Available data ▸
+ + + +
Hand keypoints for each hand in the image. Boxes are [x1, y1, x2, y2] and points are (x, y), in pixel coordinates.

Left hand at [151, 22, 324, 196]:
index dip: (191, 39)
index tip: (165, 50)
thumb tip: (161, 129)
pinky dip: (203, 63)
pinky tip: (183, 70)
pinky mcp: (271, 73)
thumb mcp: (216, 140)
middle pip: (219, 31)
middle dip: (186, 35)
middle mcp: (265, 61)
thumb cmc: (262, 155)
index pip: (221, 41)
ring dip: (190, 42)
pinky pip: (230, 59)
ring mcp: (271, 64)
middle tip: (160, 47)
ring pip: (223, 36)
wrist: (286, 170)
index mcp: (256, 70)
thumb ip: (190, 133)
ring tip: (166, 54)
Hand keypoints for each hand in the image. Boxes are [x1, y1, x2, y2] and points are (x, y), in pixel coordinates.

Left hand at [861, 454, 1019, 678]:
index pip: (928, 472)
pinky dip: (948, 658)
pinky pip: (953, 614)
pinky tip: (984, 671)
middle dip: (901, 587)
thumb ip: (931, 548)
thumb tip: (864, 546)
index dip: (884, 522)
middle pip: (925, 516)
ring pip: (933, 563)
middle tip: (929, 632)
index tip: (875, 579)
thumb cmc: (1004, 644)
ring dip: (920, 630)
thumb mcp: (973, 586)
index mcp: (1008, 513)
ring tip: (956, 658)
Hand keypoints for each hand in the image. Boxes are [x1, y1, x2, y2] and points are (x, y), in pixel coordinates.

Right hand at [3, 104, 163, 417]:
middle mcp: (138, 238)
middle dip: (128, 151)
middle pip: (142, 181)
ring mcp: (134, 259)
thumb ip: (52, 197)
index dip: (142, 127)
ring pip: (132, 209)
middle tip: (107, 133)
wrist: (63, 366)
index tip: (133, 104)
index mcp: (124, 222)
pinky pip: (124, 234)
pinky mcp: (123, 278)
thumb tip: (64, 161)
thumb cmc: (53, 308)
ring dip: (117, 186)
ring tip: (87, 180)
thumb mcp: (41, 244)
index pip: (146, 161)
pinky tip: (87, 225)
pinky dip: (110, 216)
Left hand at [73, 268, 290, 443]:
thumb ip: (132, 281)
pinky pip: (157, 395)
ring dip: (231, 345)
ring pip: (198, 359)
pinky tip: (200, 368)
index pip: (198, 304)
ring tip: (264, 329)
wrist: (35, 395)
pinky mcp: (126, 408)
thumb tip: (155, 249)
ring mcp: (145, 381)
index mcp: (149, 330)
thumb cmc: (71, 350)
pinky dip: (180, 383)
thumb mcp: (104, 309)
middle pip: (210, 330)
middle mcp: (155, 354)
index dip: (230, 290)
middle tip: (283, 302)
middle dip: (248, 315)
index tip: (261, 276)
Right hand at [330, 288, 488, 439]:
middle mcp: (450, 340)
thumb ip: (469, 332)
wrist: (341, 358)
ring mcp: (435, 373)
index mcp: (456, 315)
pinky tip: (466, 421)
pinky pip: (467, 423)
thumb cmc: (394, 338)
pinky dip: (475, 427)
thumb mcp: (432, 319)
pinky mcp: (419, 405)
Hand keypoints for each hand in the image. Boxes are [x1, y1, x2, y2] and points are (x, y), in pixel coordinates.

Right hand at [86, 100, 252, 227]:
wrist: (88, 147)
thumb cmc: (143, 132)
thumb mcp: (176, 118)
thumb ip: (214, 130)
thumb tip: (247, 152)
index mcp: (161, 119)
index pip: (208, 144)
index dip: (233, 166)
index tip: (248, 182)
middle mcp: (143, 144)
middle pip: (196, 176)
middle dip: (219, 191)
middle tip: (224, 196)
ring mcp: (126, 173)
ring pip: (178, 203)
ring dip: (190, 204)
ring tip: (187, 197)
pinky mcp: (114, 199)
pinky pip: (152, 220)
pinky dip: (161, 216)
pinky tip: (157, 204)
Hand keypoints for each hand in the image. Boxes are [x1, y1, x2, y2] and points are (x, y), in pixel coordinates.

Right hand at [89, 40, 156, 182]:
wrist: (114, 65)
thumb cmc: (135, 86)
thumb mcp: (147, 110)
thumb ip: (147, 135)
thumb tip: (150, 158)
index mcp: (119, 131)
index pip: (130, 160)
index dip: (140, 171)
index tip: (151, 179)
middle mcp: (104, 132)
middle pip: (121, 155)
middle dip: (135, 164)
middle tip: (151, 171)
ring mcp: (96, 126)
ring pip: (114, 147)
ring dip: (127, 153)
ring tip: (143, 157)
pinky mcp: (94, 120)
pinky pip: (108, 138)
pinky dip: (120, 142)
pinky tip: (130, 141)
+ + + +
Exercise details ▸ Pull out every line of the entries that includes the word "Left".

Response for this exercise ▸
Left hand at [151, 22, 324, 196]:
Left hand at [861, 454, 1019, 678]:
Left hand at [73, 268, 290, 443]:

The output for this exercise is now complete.